Tennessee follows the American Rule which provides that “litigants pay their own attorney[ ] fees absent a statute or an agreement providing otherwise.” State v. Brown & Williamson Tobacco Corp., 18 S.W.3d 186, 194 (Tenn. 2000); accord Taylor v. Fezell, 158 S.W.3d 352, 359 (Tenn. 2005). Jamesway suggests that an award of attorney fees is warranted pursuant to Tennessee Code Annotated section 4-5-325, which provides as follows:
(a)(1) When a state agency issues a notice to a person, local governmental entity, board, or commission for the violation of a rule or statute and the notice results in a contested case hearing, at the conclusion of the contested case hearing, the hearing officer or administrative judge may order the state agency to pay to the respondent the reasonable expenses incurred because of the notice, including a reasonable attorney’s fee, if the hearing officer or administrative judge determines that:
4 Jamesway’s secondary argument that the TDEC’s failure to state the basis for its appeal warranted dismissal is pretermitted by this court’s determination. -6- (A)(i) The claims contained in the notice are not warranted by existing law nor by a nonfrivolous argument for the extension or modification of existing law; and
(ii) The claims contained in the notice do not have evidentiary support; or
(B) The state agency issued the notice to harass, cause unnecessary delay, or cause needless expense to the party issued the notice.
(2) Subdivision (a)(1) is not satisfied simply by a state agency failing to prevail against the respondent.

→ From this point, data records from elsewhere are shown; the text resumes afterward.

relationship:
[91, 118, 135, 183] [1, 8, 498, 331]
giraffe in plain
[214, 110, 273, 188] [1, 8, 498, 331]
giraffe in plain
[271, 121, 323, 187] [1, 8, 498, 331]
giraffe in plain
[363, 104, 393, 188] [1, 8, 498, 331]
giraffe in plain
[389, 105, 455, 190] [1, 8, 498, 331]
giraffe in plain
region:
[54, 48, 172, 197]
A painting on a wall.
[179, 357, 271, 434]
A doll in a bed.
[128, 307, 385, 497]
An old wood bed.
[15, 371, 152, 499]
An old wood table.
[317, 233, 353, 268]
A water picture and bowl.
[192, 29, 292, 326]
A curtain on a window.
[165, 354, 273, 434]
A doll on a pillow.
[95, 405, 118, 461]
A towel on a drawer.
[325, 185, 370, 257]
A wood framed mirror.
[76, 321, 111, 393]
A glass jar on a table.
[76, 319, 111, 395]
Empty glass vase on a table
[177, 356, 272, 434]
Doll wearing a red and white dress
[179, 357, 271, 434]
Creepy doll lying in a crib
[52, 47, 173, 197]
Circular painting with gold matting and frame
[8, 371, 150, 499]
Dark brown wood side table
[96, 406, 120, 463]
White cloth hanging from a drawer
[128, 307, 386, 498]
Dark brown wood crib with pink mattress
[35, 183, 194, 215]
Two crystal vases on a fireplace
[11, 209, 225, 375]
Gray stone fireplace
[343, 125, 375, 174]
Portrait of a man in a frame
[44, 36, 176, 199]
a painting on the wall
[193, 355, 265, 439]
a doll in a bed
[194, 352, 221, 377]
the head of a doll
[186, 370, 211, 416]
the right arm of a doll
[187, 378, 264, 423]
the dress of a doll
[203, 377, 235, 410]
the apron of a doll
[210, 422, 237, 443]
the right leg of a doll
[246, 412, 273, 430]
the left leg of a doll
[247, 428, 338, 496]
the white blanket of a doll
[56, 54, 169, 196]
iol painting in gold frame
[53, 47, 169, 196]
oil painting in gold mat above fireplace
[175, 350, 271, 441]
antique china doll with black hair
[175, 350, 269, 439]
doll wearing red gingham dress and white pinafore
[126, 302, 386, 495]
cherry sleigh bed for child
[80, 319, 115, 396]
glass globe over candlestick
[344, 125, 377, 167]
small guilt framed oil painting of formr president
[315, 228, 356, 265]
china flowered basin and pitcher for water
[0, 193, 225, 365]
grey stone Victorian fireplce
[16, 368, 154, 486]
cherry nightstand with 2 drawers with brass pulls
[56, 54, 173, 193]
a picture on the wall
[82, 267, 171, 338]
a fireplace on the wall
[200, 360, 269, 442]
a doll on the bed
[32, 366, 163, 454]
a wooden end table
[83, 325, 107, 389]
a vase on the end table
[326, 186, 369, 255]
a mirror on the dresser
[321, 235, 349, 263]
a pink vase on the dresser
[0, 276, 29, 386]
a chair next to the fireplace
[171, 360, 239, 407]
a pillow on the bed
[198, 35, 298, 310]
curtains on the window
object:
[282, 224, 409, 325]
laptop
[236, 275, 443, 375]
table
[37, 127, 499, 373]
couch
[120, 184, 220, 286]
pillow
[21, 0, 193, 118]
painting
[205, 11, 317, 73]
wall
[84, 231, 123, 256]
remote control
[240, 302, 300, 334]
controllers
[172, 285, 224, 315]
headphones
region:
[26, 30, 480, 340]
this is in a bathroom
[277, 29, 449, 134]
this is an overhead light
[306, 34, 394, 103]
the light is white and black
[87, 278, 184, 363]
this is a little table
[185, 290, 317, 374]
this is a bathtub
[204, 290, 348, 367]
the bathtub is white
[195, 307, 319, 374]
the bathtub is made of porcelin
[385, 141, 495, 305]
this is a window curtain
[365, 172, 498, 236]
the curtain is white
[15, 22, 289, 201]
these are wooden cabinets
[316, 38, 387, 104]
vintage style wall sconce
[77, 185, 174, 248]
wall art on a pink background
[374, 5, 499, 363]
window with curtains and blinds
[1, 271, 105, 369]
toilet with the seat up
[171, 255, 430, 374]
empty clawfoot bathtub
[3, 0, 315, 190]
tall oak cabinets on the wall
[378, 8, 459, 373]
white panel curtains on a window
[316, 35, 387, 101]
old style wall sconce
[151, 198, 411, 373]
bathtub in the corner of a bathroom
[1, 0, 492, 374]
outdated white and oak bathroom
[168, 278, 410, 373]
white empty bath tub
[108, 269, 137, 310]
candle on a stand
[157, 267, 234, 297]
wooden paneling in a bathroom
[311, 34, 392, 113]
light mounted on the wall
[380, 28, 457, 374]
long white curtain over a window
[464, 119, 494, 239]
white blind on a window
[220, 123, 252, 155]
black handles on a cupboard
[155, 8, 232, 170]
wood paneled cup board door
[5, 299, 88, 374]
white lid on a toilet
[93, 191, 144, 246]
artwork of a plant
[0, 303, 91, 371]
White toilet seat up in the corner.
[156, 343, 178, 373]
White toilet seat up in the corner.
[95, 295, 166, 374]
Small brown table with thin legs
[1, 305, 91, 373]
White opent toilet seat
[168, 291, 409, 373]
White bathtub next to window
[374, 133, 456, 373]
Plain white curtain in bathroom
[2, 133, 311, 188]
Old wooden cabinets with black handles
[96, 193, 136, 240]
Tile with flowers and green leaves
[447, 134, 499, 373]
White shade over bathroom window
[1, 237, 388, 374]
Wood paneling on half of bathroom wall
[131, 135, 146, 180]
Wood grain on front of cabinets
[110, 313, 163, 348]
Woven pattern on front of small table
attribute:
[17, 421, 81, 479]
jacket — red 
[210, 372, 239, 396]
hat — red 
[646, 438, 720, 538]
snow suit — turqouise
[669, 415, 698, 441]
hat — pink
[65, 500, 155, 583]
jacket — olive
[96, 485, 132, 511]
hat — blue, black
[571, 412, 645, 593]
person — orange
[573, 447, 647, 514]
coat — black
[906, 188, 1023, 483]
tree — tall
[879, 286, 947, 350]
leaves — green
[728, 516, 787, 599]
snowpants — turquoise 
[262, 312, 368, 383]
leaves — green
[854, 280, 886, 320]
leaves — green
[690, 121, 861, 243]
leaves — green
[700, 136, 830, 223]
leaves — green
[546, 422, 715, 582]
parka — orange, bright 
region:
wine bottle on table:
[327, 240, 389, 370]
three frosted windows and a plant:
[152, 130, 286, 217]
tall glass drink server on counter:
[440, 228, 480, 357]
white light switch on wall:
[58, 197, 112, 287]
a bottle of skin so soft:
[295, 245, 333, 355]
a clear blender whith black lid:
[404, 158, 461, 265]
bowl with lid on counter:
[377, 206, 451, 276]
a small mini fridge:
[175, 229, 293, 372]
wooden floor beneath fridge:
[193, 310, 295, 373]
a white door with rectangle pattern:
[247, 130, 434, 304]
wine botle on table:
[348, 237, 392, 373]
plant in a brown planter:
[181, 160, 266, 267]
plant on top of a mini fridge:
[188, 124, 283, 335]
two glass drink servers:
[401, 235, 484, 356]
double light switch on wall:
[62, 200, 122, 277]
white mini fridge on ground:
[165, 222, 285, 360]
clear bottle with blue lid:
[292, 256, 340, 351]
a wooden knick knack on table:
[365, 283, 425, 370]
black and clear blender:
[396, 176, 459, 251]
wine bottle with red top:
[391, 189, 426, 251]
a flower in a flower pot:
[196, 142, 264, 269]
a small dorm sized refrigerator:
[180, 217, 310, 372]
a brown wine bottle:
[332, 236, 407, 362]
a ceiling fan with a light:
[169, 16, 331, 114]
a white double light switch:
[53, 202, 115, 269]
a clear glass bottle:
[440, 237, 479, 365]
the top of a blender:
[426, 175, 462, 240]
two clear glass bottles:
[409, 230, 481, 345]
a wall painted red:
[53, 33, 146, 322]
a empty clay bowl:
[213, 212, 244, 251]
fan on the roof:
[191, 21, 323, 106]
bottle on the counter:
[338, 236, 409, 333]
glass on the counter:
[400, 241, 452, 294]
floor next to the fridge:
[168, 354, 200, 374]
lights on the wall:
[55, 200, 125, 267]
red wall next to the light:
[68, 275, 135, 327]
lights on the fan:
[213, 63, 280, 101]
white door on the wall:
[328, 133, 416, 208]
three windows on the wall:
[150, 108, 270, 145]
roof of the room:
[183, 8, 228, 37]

(3) If the hearing officer or administrative judge orders the state agency to pay the respondent the reasonable expenses incurred, then the hearing officer or administrative judge shall set forth in a written order the findings of facts and conclusions of law upon which the determinations are based.
(b) If a final decision in a contested case hearing results in a respondent seeking judicial review under § 4-5-322, then the judge conducting the review may, at the conclusion of the hearing, make the same findings and enter the same order as authorized by the hearing officer or administrative judge pursuant to subsection (a).
We remand for a determination as to whether Jamesway is entitled to any attorney fees based upon the results of the contested case hearing at the administrative level and based upon the judicial review at the chancery court level. To the extent Jamesway seeks attorney fees from this court pursuant to Section 4-5-325, we respectfully deny the request.
Jamesway also suggests that recovery of attorney fees on appeal is warranted due to the frivolous nature of the appeal from a final order. Tennessee Code Annotated section 27-1-122, provides that:
When it appears to any reviewing court that the appeal from any court of record was frivolous or taken solely for delay, the court may, either upon motion of a party or of its own motion, award just damages against the appellant, which may include but need not be limited to, costs, interest on the judgment, and expenses incurred by the appellee as a result of the appeal.
Tenn. Code Ann. § 27-1-122. We respectfully deny the request for attorney fees on appeal pursuant to Section 27-1-122.
-7- V. CONCLUSION
For the reasons stated above, we affirm the decision of the trial court. The case is remanded for further proceedings consistent with this opinion. Costs of the appeal are taxed to the appellant, David W. Salyers, P.E. as Commissioner of the Tennessee Department of Environment and Conservation.